> WHAT IS NEEDED
In the listing below, start your output at the line with "X174350Y180000D02*" and end it after the line with "X174350Y162000D02*", copying every line exactly.

> DATA

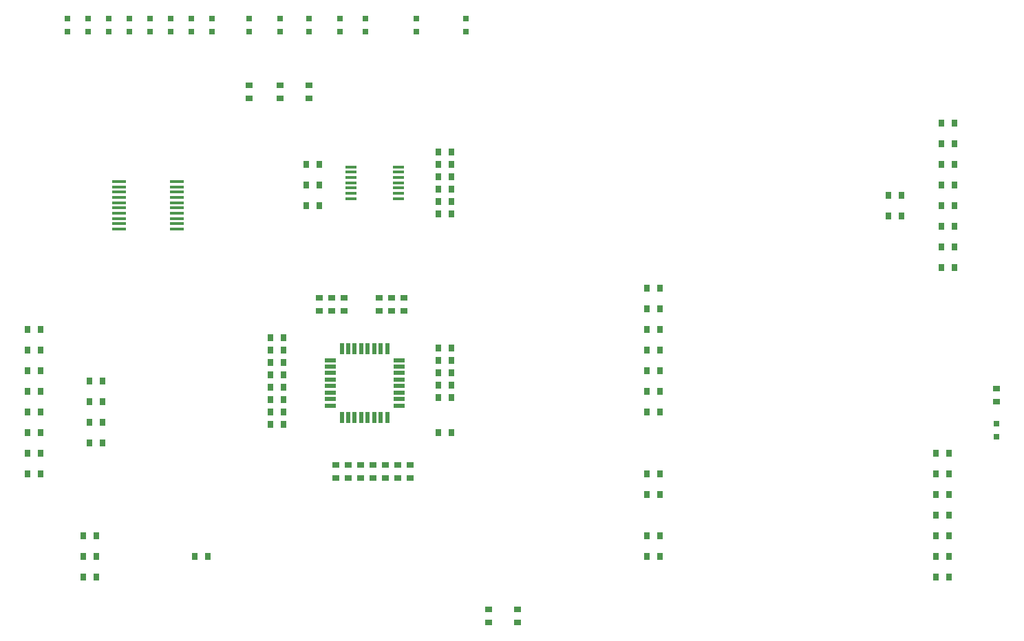
<source format=gtp>
G04*
G04 #@! TF.GenerationSoftware,Altium Limited,Altium Designer,22.3.1 (43)*
G04*
G04 Layer_Color=8421504*
%FSLAX25Y25*%
%MOIN*%
G70*
G04*
G04 #@! TF.SameCoordinates,C488EDB3-D5C6-4A86-98F8-C412E4F75817*
G04*
G04*
G04 #@! TF.FilePolarity,Positive*
G04*
G01*
G75*
%ADD15R,0.03740X0.03150*%
%ADD16R,0.03150X0.03150*%
%ADD17R,0.07087X0.01772*%
%ADD18R,0.05807X0.01772*%
%ADD19R,0.03150X0.03740*%
%ADD20R,0.02362X0.05807*%
%ADD21R,0.05807X0.02362*%
D15*
X280000Y54150D02*
D03*
Y47850D02*
D03*
X294000Y54150D02*
D03*
Y47850D02*
D03*
X164000Y301850D02*
D03*
Y308150D02*
D03*
X179000Y301850D02*
D03*
Y308150D02*
D03*
X193000Y301850D02*
D03*
Y308150D02*
D03*
X227000Y198850D02*
D03*
Y205150D02*
D03*
X210000D02*
D03*
Y198850D02*
D03*
X233000D02*
D03*
Y205150D02*
D03*
X204000D02*
D03*
Y198850D02*
D03*
X239000D02*
D03*
Y205150D02*
D03*
X198000D02*
D03*
Y198850D02*
D03*
X242000Y124150D02*
D03*
Y117850D02*
D03*
X236000Y124150D02*
D03*
Y117850D02*
D03*
X230000Y124150D02*
D03*
Y117850D02*
D03*
X224000Y124150D02*
D03*
Y117850D02*
D03*
X206000D02*
D03*
Y124150D02*
D03*
X218000D02*
D03*
Y117850D02*
D03*
X212000Y124150D02*
D03*
Y117850D02*
D03*
X526000Y154850D02*
D03*
Y161150D02*
D03*
D16*
Y144299D02*
D03*
Y138000D02*
D03*
X164000Y340650D02*
D03*
Y334350D02*
D03*
X179000Y340650D02*
D03*
Y334350D02*
D03*
X193000Y340650D02*
D03*
Y334350D02*
D03*
X269000Y340650D02*
D03*
Y334350D02*
D03*
X245000Y340650D02*
D03*
Y334350D02*
D03*
X146000Y340650D02*
D03*
Y334350D02*
D03*
X136000Y340650D02*
D03*
Y334350D02*
D03*
X126000Y340650D02*
D03*
Y334350D02*
D03*
X116000Y340650D02*
D03*
Y334350D02*
D03*
X106000Y340650D02*
D03*
Y334350D02*
D03*
X96000Y340650D02*
D03*
Y334350D02*
D03*
X86000Y340650D02*
D03*
Y334350D02*
D03*
X76000Y340650D02*
D03*
Y334350D02*
D03*
X208000Y340650D02*
D03*
Y334350D02*
D03*
X220500Y340650D02*
D03*
Y334350D02*
D03*
D17*
X101024Y261516D02*
D03*
Y258957D02*
D03*
Y256398D02*
D03*
Y253839D02*
D03*
Y251279D02*
D03*
Y248721D02*
D03*
Y246161D02*
D03*
Y243602D02*
D03*
Y241043D02*
D03*
Y238484D02*
D03*
X128976D02*
D03*
Y241043D02*
D03*
Y243602D02*
D03*
Y246161D02*
D03*
Y248721D02*
D03*
Y251279D02*
D03*
Y253839D02*
D03*
Y256398D02*
D03*
Y258957D02*
D03*
Y261516D02*
D03*
D18*
X213433Y268677D02*
D03*
Y266118D02*
D03*
Y263559D02*
D03*
Y261000D02*
D03*
Y258441D02*
D03*
Y255882D02*
D03*
Y253323D02*
D03*
X236567D02*
D03*
Y255882D02*
D03*
Y258441D02*
D03*
Y261000D02*
D03*
Y263559D02*
D03*
Y266118D02*
D03*
Y268677D02*
D03*
D19*
X262150Y140000D02*
D03*
X255850D02*
D03*
X191850Y270000D02*
D03*
X198150D02*
D03*
Y250000D02*
D03*
X191850D02*
D03*
Y260000D02*
D03*
X198150D02*
D03*
X255850Y246000D02*
D03*
X262150D02*
D03*
Y252000D02*
D03*
X255850D02*
D03*
Y258000D02*
D03*
X262150D02*
D03*
Y264000D02*
D03*
X255850D02*
D03*
Y270000D02*
D03*
X262150D02*
D03*
Y276000D02*
D03*
X255850D02*
D03*
X83850Y90000D02*
D03*
X90150D02*
D03*
X63150Y190000D02*
D03*
X56850D02*
D03*
X137850Y80000D02*
D03*
X144150D02*
D03*
X83850D02*
D03*
X90150D02*
D03*
X63150Y180000D02*
D03*
X56850D02*
D03*
X83850Y70000D02*
D03*
X90150D02*
D03*
X86850Y165000D02*
D03*
X93150D02*
D03*
X63150Y170000D02*
D03*
X56850D02*
D03*
X86850Y155000D02*
D03*
X93150D02*
D03*
X63150Y160000D02*
D03*
X56850D02*
D03*
X86850Y145000D02*
D03*
X93150D02*
D03*
X63150Y150000D02*
D03*
X56850D02*
D03*
X86850Y135000D02*
D03*
X93150D02*
D03*
X63150Y140000D02*
D03*
X56850D02*
D03*
X63150Y130000D02*
D03*
X56850D02*
D03*
X63150Y120000D02*
D03*
X56850D02*
D03*
X255850Y181000D02*
D03*
X262150D02*
D03*
X174350Y186000D02*
D03*
X180650D02*
D03*
X255850Y175000D02*
D03*
X262150D02*
D03*
X174350Y180000D02*
D03*
X180650D02*
D03*
X255850Y169000D02*
D03*
X262150D02*
D03*
X174350Y174000D02*
D03*
X180650D02*
D03*
X255850Y163000D02*
D03*
X262150D02*
D03*
X174350Y168000D02*
D03*
X180650D02*
D03*
X255850Y157000D02*
D03*
X262150D02*
D03*
X174350Y162000D02*
D03*
X180650D02*
D03*
X174350Y156000D02*
D03*
X180650D02*
D03*
X174350Y150000D02*
D03*
X180650D02*
D03*
X174350Y144000D02*
D03*
X180650D02*
D03*
X496850Y110000D02*
D03*
X503150D02*
D03*
X356850Y210000D02*
D03*
X363150D02*
D03*
X499350Y220000D02*
D03*
X505650D02*
D03*
X496850Y120000D02*
D03*
X503150D02*
D03*
X356850Y200000D02*
D03*
X363150D02*
D03*
X499350Y230000D02*
D03*
X505650D02*
D03*
X363150Y150000D02*
D03*
X356850D02*
D03*
X480000Y245000D02*
D03*
X473701D02*
D03*
X499350Y240000D02*
D03*
X505650D02*
D03*
X496850Y100000D02*
D03*
X503150D02*
D03*
X480000Y255000D02*
D03*
X473701D02*
D03*
X499350Y250000D02*
D03*
X505650D02*
D03*
X496850Y80000D02*
D03*
X503150D02*
D03*
X356850Y190000D02*
D03*
X363150D02*
D03*
X499350Y260000D02*
D03*
X505650D02*
D03*
X496850Y90000D02*
D03*
X503150D02*
D03*
X356850Y180000D02*
D03*
X363150D02*
D03*
X499350Y270000D02*
D03*
X505650D02*
D03*
X363150Y160000D02*
D03*
X356850D02*
D03*
Y170000D02*
D03*
X363150D02*
D03*
X499350Y280000D02*
D03*
X505650D02*
D03*
X363150Y90000D02*
D03*
X356850D02*
D03*
Y110000D02*
D03*
X363150D02*
D03*
X499350Y290000D02*
D03*
X505650D02*
D03*
X363150Y80000D02*
D03*
X356850D02*
D03*
X363150Y120000D02*
D03*
X356850D02*
D03*
X503150Y130000D02*
D03*
X496850D02*
D03*
X503150Y70000D02*
D03*
X496850D02*
D03*
D20*
X208976Y180685D02*
D03*
X212126D02*
D03*
X215276D02*
D03*
X218425D02*
D03*
X221575D02*
D03*
X224724D02*
D03*
X227874D02*
D03*
X231024D02*
D03*
Y147315D02*
D03*
X227874D02*
D03*
X224724D02*
D03*
X221575D02*
D03*
X218425D02*
D03*
X215276D02*
D03*
X212126D02*
D03*
X208976D02*
D03*
D21*
X236685Y175024D02*
D03*
Y171874D02*
D03*
Y168724D02*
D03*
Y165575D02*
D03*
Y162425D02*
D03*
Y159276D02*
D03*
Y156126D02*
D03*
Y152976D02*
D03*
X203315D02*
D03*
Y156126D02*
D03*
Y159276D02*
D03*
Y162425D02*
D03*
Y165575D02*
D03*
Y168724D02*
D03*
Y171874D02*
D03*
Y175024D02*
D03*
M02*

</source>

> EXPECTED ANSWER
X174350Y180000D02*
D03*
X180650D02*
D03*
X255850Y169000D02*
D03*
X262150D02*
D03*
X174350Y174000D02*
D03*
X180650D02*
D03*
X255850Y163000D02*
D03*
X262150D02*
D03*
X174350Y168000D02*
D03*
X180650D02*
D03*
X255850Y157000D02*
D03*
X262150D02*
D03*
X174350Y162000D02*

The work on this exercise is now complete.